Dr Frank Porreca is Professor of Pharmacology and Anesthesiology at the University of Arizona in Tucson, Arizona. He also holds an appointment as a Senior Consultant in the Department of Collaborative Research at Mayo Clinic, Scottsdale, Arizona. He trained in Biomedical Engineering at Drexel University in Pharmacology at Temple University in Philadelphia. His dissertation work focused on drug-receptor theory and understanding of the actions of buprenorphine. He is the author of approximately 500 original, peer-reviewed articles addressing mechanisms of opioids and pain and has been recognized as a “Highly Cited” investigator by Pub Med and one of the 10 most cited pharmacologists in the world by the American Society of Pharmacology and Experimental Therapeutics. Dr Porreca has been honored by the International Association for the Study of Pain with the Ronald Melzack Award, by the American Pain Society with the Frederick W Kerr Award for Basic Research in Pain, by the British Pain Society with the Patrick Wall Award and by the Canadian Pain Society with the Mary Ellen Jeans Award. Dr Porreca is a former Editor in Chief of Life Sciences, Associate editor of Pain and Cephalalgia. He is a Fellow of the American Headache Society and of the American Association for the Advancement of Science.

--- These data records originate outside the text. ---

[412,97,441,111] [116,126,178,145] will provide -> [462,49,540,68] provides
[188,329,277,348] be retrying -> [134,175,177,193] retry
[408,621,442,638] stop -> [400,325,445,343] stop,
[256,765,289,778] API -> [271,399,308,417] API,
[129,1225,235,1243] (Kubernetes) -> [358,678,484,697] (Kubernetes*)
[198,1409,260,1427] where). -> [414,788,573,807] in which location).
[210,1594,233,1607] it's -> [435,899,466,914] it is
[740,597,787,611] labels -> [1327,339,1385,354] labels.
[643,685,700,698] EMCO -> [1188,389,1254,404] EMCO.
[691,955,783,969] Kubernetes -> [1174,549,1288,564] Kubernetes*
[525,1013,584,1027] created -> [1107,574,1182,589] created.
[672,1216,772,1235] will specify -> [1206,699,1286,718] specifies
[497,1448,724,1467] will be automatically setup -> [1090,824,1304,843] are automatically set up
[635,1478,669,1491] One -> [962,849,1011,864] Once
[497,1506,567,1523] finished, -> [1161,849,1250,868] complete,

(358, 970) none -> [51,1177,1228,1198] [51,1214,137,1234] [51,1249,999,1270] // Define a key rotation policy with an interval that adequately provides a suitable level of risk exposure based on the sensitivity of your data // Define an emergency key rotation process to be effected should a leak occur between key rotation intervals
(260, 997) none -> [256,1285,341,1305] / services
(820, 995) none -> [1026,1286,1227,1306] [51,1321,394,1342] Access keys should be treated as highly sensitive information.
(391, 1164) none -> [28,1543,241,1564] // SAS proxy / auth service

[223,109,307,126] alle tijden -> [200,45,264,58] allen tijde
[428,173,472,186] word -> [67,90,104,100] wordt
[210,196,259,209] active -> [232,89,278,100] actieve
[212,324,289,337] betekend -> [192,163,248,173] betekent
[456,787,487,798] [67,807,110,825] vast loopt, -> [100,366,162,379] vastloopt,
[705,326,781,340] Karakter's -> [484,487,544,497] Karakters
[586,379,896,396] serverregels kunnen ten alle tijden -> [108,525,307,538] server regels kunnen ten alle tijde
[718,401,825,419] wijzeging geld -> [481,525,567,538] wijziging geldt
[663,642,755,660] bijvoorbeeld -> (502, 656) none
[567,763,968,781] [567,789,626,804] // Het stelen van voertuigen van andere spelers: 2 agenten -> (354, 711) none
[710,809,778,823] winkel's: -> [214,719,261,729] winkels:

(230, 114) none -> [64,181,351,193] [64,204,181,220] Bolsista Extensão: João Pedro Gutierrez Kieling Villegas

Dr Porreca’s current research interest remains in the field of pain and migraine with particular interest in understanding pain-induced motivational behaviour and reward circuits as a basis for discovery of new therapies with high likelihood of translation. Several themes have have been emphasized including (a) the role of descending modulatory circuits in chronic pain states; (b) the mechanisms by which opioids and stress engage these circuits and (c) the discovery of molecules that can modulate these circuits through novel mechanisms.